Hunters' Island by Gordon L Rottman

Hunters' Island by Gordon L Rottman

Author:Gordon L Rottman
Language: eng
Format: epub
ISBN: 9781636240718
Publisher: Casemate
Published: 2024-11-15T00:00:00+00:00


Takeo Matsui, the shop boy from Gifu, north of Nagoya, had befriended Obata, bonded by their partiality for seafaring stories. Takeo had been given as a farewell gift a popular British book translated into Japanese, Robinson Crusoe. They also spoke of a favorite of both, Gyosen-dan—The Fishing Fleet. Takeo loaned the book to Obata, and he entertained Takeo with his own stories of fishing and fighting the sea and weather aboard his uncle’s boat. Takeo thought it was all very exciting while Obata attempted to explain that dragging nets aboard filled with hundreds of kilograms of struggling fish, sorting and gutting them, and stowing them on ice held little appeal. His hands were net-cut and freezing enough as it was. Then there was the abysmal food, long hours, little sleep, and constant cold-wet feeling. One of his worse chores was to make minor repairs on the Ford motor in a pitching boat bathed in chilling spray.

Takeo came up with the idea of fishing expeditions. The New Britain native fishermen worked for the Japanese occupiers, but there was not enough fish, much less meat, available, especially since more and more Japanese troops were arriving by ship. Their forced marches over the inland hill trails crossed numerous streams plunging down the hillsides and into the sea. The troops preferred the hill marches. While hot and strenuous, the trails were not overly steep and it was less humid than the shoreline trails and roads. They saw some reasonably good-sized fish in pools along the streams.
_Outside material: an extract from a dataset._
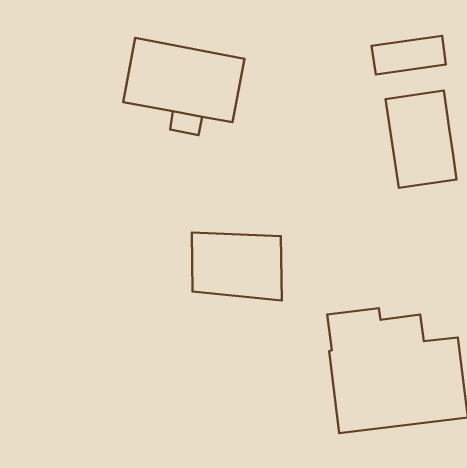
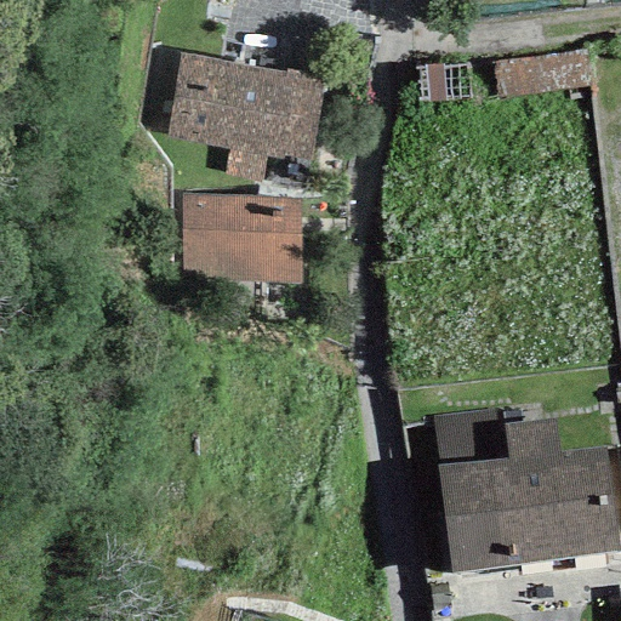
building: [385,91,457,188] -> none
building: [192,233,282,301] -> [184,194,303,284]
Buying a few hooks from native fishermen, they found cartridges for a British revolver at the old police station, which was being used by their Military Police—the mysterious Kenpeitai. They pulled the bullets out with pliers, to use as fishing weights. They promised a signalman—called an imozuru or “sweet-potato-vine” because of the vine-like wires of a switchboard—they would gift him a fish for which they bartered five meters of twine.